» Quoted passage

This is important because the commit and conflict resolution protocols
are already extremely complex.
(III) Physical Database Operations
Queries - basic SELECT, INSERT, UPDATE,
and DELETE queries are supported on the physical database.
Higher level queries are implemented in a macro-like fashion using
low level queries in sub transactions. In fact, even INSERT
and UPDATE themselves are implemented as subtransactions
in order to perform appropriate guard queries to check for things
like duplicate keys). The physical UPDATE operation is, in fact,
implemented as a DELETE/INSERT combination.
Transactions - Transactions are supported natively by the
physical database. When a transaction is pushed the client is
given a frozen view of the database regardless of appends made by other
clients during the transaction. Any modifications made during the
transaction occur in temporary tables. A two-phase commit protocol
with simple opportunistic locking and a more complex conflict table
scheme is implemented within the domain of a single host
(multiple processes accessing the same physical database), and this
core technology is extended by the replicator to span multiple hosts.
Commit sequencing is explained in its own chapter.
Indexing - indexes are directly implemented on physical files
and only understand virtual tables and physical records. Indexes
have no concept of 'SQL' except in the query-optimization phase.
Indexes are implemented on any indexable WHERE clause. The Backplane
database currently implements B+Tree indexes. B+Tree indexes are
implemented on physical files and on temporary tables used within a
transaction. Indexes do not have to be updated in lockstep with
the data tables being indexed. The database will simply scan unindexed
records sequentially (we call this indexing SLOP). This means that
many small, complete transactions may occur without any physical index
file or index-related log updates occuring, greatly reducing log and
synchronization overheads for a commit.
Vacuuming - a physical database can be vacuumed. Vacuuming
cleans out deleted records in a physical database by removing the
deletions older then a certain date. Vacuuming writes the physical
file and may also optimize the ordering of the records (though it
doesn't currently reorder records). A host's database is exclusively
locked while being vacuumed which effectively means it must be taken down.
Your database will still be actively useable by clients as long as you
have a quorum, however. When the vacuuming process is complete and
the database is brought back online, the host will catch up again.

» Directions for this task
Please state, from the database design text, how the physical UPDATE operation is implemented.

» Data for analysis
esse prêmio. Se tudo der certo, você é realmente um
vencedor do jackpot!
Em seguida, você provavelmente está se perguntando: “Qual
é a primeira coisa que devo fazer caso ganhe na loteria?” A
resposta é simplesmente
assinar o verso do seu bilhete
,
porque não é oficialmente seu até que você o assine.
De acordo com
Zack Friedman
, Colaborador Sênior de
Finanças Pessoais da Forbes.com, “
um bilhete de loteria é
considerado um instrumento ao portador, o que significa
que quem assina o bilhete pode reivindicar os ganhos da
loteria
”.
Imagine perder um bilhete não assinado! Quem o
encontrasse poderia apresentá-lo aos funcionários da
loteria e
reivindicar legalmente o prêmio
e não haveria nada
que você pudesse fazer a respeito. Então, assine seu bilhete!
...
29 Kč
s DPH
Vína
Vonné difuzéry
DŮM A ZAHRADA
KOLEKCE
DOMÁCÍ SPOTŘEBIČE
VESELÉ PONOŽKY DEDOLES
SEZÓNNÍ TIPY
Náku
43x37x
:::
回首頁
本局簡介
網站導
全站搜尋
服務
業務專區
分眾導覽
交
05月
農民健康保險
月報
* * *
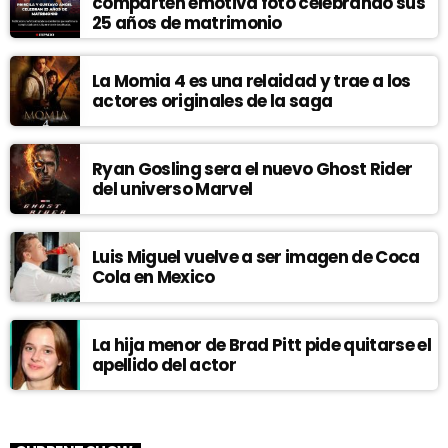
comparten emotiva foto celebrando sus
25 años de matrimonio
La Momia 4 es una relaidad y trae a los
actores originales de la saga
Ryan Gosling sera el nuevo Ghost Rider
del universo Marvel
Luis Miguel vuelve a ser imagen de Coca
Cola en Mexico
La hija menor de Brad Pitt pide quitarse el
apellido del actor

» Your solution
As a DELETE/INSERT combination.